GREAT READS → CALLIGRAPHY Issue 428 · September 26, 2012

The Treasure Keeper

“I-I think there’s something wrong with us, Hinda,” he said softly. “Something wrong with every one of us here in this family. We’re like plants someone forgot to water; ugly, dried out, and broken. Most of all broken.”

The Treasure Keeper

And so, after the gentle young man in the store fitted Hinda’s feet for the navy-and-gold loafers she’d chosen, Mommy commanded him in that authoritative, executive voice that brooked no argument to fetch her a pair in one size bigger. Hinda put them on and looked down at feet that suddenly looked so small and wobbly in one-size-too-big shoes, and felt her throat grow hot and dry. All the way home, she held the crisp white box that aired the scent of new leather and stared silently out the window, remembering how the shoes had looked when they’d fit her feet properly; shining, smug, neat, and trim, and untellingly lovely.
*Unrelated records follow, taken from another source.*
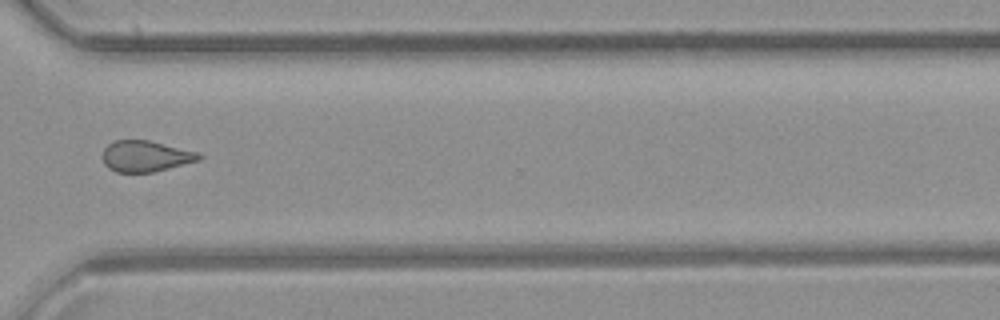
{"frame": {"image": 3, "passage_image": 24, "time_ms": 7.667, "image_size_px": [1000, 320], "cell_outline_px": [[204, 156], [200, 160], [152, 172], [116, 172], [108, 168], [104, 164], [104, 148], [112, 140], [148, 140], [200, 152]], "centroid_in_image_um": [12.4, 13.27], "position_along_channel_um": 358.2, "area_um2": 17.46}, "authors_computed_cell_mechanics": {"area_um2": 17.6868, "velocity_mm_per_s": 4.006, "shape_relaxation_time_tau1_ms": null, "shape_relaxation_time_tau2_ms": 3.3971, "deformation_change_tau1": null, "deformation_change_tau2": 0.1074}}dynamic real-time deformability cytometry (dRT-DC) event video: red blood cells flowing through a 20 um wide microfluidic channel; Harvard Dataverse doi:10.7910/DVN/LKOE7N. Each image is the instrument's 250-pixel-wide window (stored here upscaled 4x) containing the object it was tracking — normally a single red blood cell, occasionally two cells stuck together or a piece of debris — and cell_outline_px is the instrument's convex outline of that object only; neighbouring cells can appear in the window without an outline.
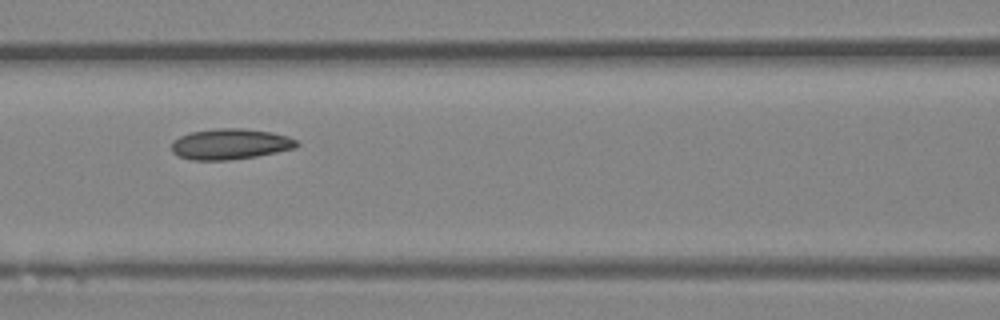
{"species": "Egyptian fruit bat (a non-hibernating species)", "species_latin": "Rousettus aegyptiacus", "temperature_condition": "room temperature", "stored_images_in_passage": 6, "camera_frame_rate_fps": 3000, "um_per_image_px": 0.085, "animal": {"sex": "female"}, "frame": {"image": 1, "passage_image": 6, "time_ms": 5.667, "image_size_px": [1000, 320], "cell_outline_px": [[300, 144], [296, 148], [256, 156], [228, 160], [192, 160], [176, 156], [172, 152], [172, 140], [180, 136], [192, 132], [216, 128], [244, 128], [272, 132], [288, 136], [296, 140]], "centroid_in_image_um": [19.56, 12.24], "position_along_channel_um": 147.0, "area_um2": 22.54}}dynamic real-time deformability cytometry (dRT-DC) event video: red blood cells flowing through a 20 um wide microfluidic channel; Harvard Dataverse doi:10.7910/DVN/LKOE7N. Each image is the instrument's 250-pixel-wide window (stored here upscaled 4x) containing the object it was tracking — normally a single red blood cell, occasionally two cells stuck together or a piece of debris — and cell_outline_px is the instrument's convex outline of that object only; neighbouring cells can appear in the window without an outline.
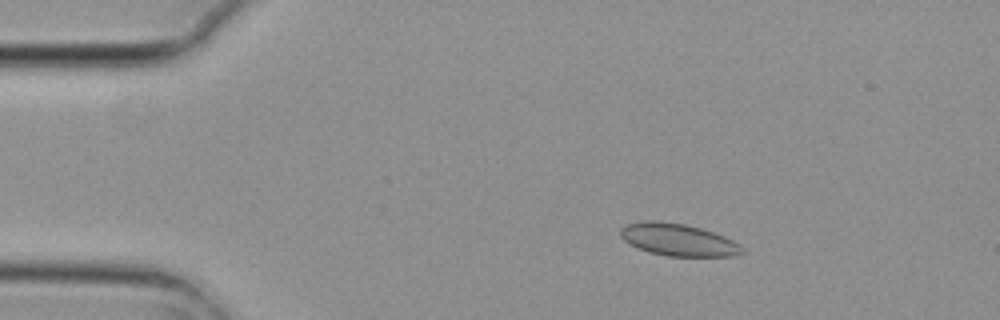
{"species": "common noctule bat (a hibernating species)", "species_latin": "Nyctalus noctula", "temperature_condition": "cold", "stored_images_in_passage": 5, "camera_frame_rate_fps": 3000, "um_per_image_px": 0.085, "animal": {"sex": "female", "body_mass_g": 29.2, "forearm_length_mm": 56.3}, "frame": {"image": 1, "passage_image": 3, "time_ms": 0.667, "image_size_px": [1000, 320], "cell_outline_px": [[744, 252], [732, 256], [668, 256], [648, 252], [624, 240], [620, 236], [620, 228], [628, 224], [644, 220], [660, 220], [684, 224], [700, 228], [724, 236], [740, 244], [744, 248]], "centroid_in_image_um": [57.64, 20.37], "position_along_channel_um": 27.4, "area_um2": 22.77}}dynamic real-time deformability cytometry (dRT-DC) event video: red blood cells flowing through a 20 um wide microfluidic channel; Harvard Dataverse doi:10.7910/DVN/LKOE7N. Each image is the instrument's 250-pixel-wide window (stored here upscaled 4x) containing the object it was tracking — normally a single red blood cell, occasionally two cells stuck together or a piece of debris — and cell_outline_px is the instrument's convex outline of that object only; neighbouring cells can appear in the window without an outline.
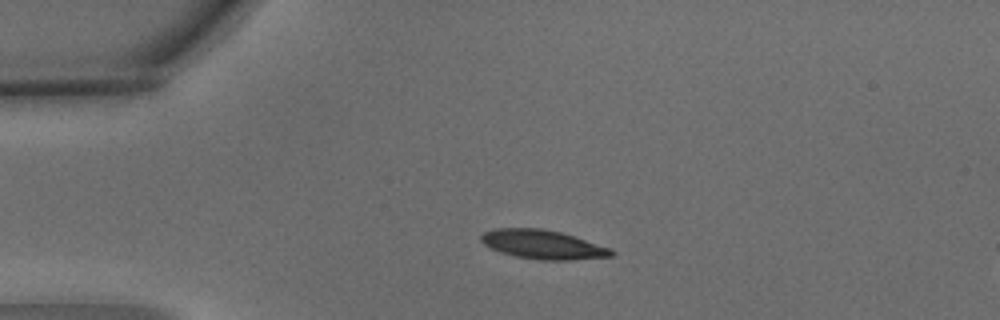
{"species": "common noctule bat (a hibernating species)", "species_latin": "Nyctalus noctula", "temperature_condition": "warm", "stored_images_in_passage": 5, "camera_frame_rate_fps": 3000, "um_per_image_px": 0.085, "animal": {"sex": "male", "body_mass_g": 15.6}, "frame": {"image": 1, "passage_image": 4, "time_ms": 1.0, "image_size_px": [1000, 320], "cell_outline_px": [[616, 252], [612, 256], [568, 260], [540, 260], [516, 256], [500, 252], [484, 244], [480, 240], [480, 236], [484, 232], [492, 228], [540, 228], [560, 232], [612, 248]], "centroid_in_image_um": [46.13, 20.78], "position_along_channel_um": 38.9, "area_um2": 21.96}}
She didn’t sulk and cry the way Bryna would have, nor did she rant and rave the way Benjy would have done. Hinda bowed her head before her mother’s will, weak and helpless as grass beneath a raging gale.
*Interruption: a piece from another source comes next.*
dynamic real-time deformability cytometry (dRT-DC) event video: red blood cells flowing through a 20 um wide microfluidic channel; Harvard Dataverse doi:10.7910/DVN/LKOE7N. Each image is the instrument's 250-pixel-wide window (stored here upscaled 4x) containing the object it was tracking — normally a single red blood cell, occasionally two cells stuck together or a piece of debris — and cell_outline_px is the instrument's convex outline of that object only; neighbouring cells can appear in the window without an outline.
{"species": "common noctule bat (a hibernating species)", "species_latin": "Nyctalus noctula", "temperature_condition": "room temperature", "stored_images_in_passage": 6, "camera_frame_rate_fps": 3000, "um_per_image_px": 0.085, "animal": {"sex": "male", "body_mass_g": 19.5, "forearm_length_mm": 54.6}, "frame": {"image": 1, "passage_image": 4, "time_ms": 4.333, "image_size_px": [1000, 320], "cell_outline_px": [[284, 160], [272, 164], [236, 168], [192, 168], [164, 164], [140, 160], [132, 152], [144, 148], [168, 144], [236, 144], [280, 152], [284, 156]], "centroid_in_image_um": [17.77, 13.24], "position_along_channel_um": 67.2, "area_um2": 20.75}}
Even she, Hinda, with her thick and foggy mind, knew that business executives like Mommy made lots of money, and so she never could understand why Mommy always had to pinch and save on their clothes and shoes. It was Benjy, who was older and knew everything, who explained.
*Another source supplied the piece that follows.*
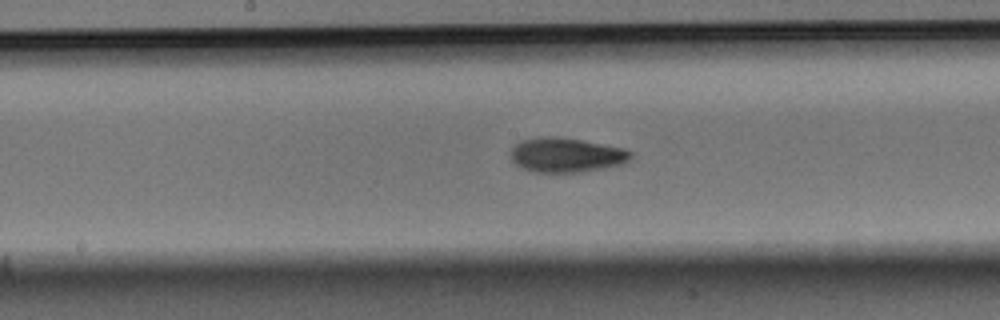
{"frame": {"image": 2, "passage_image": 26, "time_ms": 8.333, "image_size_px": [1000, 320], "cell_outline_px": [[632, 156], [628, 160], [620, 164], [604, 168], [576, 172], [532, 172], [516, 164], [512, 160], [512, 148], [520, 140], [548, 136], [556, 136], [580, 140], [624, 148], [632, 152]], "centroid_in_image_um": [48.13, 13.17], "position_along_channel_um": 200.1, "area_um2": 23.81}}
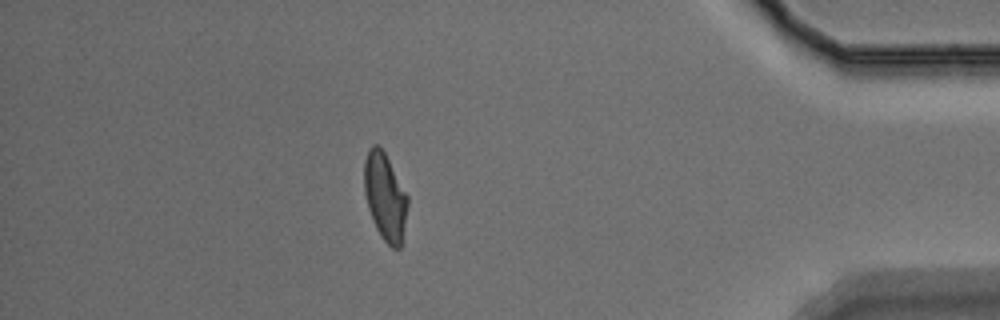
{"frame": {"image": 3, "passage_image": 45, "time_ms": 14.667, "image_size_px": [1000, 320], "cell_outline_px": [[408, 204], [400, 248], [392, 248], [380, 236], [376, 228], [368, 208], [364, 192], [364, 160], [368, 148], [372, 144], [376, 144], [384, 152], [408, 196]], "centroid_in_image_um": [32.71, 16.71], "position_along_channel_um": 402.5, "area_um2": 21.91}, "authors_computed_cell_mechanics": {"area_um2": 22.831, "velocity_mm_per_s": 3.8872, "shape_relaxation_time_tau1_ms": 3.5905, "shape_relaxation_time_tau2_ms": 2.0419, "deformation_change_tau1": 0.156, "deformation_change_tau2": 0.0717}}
“It’s because of you and me being special ed,” he said, squinting down at the shoes lying at odd angles in the box. “Mommy and Tatty pay a ton of money for us to be in special schools. And also to pay all the people who have to help out because Mommy is at work so much and Tatty is always away: Maria who cleans for us, and Mrs. Peretz who cooks for us, and Sandra who babysits for Nosson and Chaim after school, and” — he paused for breath — “to pay my tutor, and your tutor, and Shira Marcus who does homework with the younger kids. And all the expensive equipment Mommy has to have, like her crutches and the chair-lift.”